Jakarta,Ditempat kerjanya, Pengamat Kinerja Dewan Pers sebut saja namanya Aji Harmoko menuturkan “ Saat jayanya media cetak / Koran zaman dulu, Pemerintah orde baru membentuk Dewan Pers untuk memantau pemberitaan di media cetak seperti: Koran harian, Koran Tabloid, Majalah , majalah dwi mingguan, dan lain-lain. Apakah ada pemberitaan menyinggung penguasa zaman orde baru. Bahkan beberapa media cetak/Koran/ majalah kena Bredel oleh penguasa orede baru dulu.
Kini zaman Now, zaman internet atau digital masyarakat bisa menayangkan berita lansung tentang kegiatannya di media sosial (red. Istagram, WhatsApp, You tube, Facebook, BBM, dan Twitter) dan lain-lain.
Dulu saat ada kegiatan, konferensi pers maka staf humas kalang kabut mengundang wartawan. Kini tugas pokok wartawan sudah diambil alih oleh warga masyarakat. Tanpa datang kelapangan yang jauhnya minta ampun dengan medan yang cukup sulit , berita sudah tayang di media sosial beserta fotonya tinggal teman-teman wartawan mengkopi pastenya saja ke media cyber” Cakap Aji Harmoko pengamat Tersohor, Jenius ini.

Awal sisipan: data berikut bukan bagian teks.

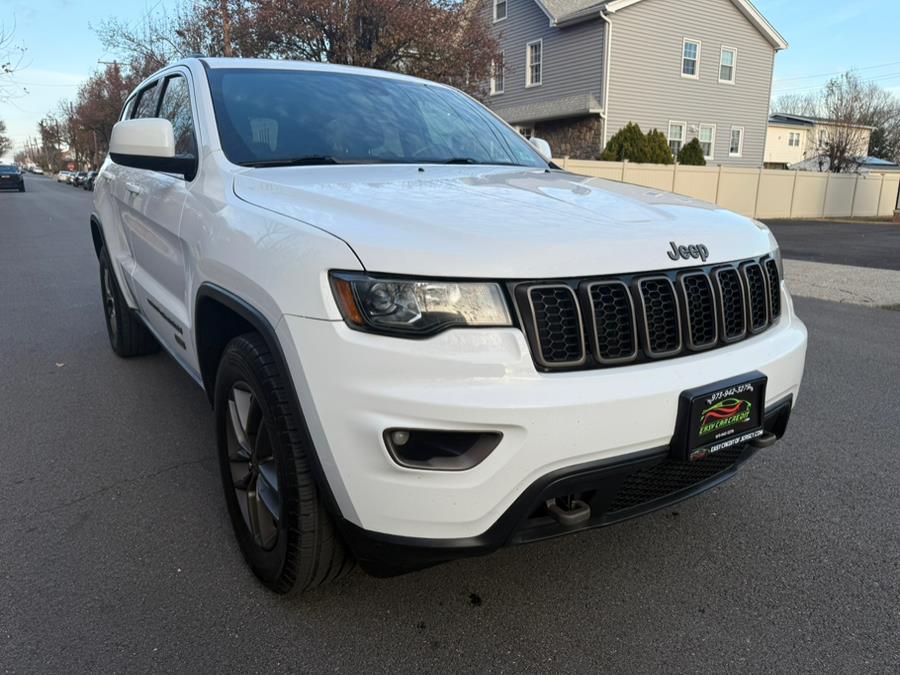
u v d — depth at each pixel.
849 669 2.04
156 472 3.28
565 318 1.84
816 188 27.45
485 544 1.82
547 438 1.76
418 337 1.74
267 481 2.20
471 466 1.75
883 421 4.08
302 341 1.84
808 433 3.89
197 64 3.34
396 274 1.75
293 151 2.91
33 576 2.45
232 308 2.21
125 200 3.97
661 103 25.81
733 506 3.04
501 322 1.77
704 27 26.27
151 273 3.57
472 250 1.79
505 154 3.55
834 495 3.14
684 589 2.43
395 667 2.03
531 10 26.56
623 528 2.85
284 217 2.11
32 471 3.27
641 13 24.41
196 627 2.19
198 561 2.56
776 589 2.44
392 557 1.87
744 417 2.10
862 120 37.16
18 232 15.77
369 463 1.77
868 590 2.44
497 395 1.73
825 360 5.48
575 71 25.14
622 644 2.14
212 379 2.75
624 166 20.48
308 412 1.86
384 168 2.81
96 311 6.89
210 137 2.86
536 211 2.11
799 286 9.38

Ratusan Orang Wartawan Demo ke kantor Dewan Pers
Ratusan orang wartawan Geruduk kantor Dewan Pers di Jakarta, Rabu (04/6-2018). Aksi masa wartawan “TOLAK KRIMINALISASI PERS INDONESIA” ini dihadiri langsung oleh sejumlah Ketua Umum (Ketum) organisasi pers yakni : Ketum JMN Helmy Romdhoni, Ketum IPJI Taufiq Rahman, Ketum FPII Kasihhati, Ketum KWRI Ozzy Sulaiman, Ketum IMO Marlon Brando, Ketum KOWAPPI Hans Kawengian, Ketua PWRI Rinaldo, Sekjen AWDI Budi, Sekjen SPRI Edi Anwar, dan Ketum PWRI Suryanto, serta Sekjen LIIP Syaefudin.

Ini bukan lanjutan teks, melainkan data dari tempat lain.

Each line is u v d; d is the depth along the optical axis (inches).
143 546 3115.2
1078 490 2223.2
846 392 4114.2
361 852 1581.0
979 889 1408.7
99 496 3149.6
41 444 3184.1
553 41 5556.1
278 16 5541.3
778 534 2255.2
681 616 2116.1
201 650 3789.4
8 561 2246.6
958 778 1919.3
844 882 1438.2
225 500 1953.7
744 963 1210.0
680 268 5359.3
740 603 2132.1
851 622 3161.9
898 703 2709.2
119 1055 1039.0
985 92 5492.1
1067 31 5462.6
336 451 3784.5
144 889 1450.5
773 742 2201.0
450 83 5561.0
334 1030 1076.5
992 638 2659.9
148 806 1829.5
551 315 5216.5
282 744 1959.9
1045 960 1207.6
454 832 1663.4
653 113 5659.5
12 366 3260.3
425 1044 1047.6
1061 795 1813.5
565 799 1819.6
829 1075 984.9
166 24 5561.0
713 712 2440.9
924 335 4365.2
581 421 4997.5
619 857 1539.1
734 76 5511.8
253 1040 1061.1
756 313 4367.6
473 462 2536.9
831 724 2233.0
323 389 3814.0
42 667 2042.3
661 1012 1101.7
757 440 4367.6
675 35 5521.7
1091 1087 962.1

Gabungan Organisasi Pers Gugat Dewan Pers ke Pengadilan
Lembaga Dewan Pers kini menjadi sasaran melampiaskan rasa kecewa bagi ribuan wartawan di Indonesia, atas kiprahnya selama ini sebagai sebuah lembaga yang seharusnya membina serta memberikan advokasi kepada para wartwan, tetapi justru dalam prakteknya bertentangan dengan kewenangan yang diamanatkan UU Pers No 40 Tahun 1999.
Dalam kiprahnya yang dinilai telah melanggar kewenangannya itu, Persatuan Pewarta Warga Indonesia (PPWI) dan Serikat Pers Republik Indonesia (SPRI) didukung puluhan pimpinan organisasi wartawan dari seluruh Indonesia membawa persoalan ini ke Pengadilan Negeri.
Dewan Pers digugat sebagai sebuah lembaga yang telah melakukan Perbuatan Melanggar Hukum (PMH) yang berimplikasi kepada maraknya kasus kriminalisasi terhadap sejumlah wartawan di Tanah Air.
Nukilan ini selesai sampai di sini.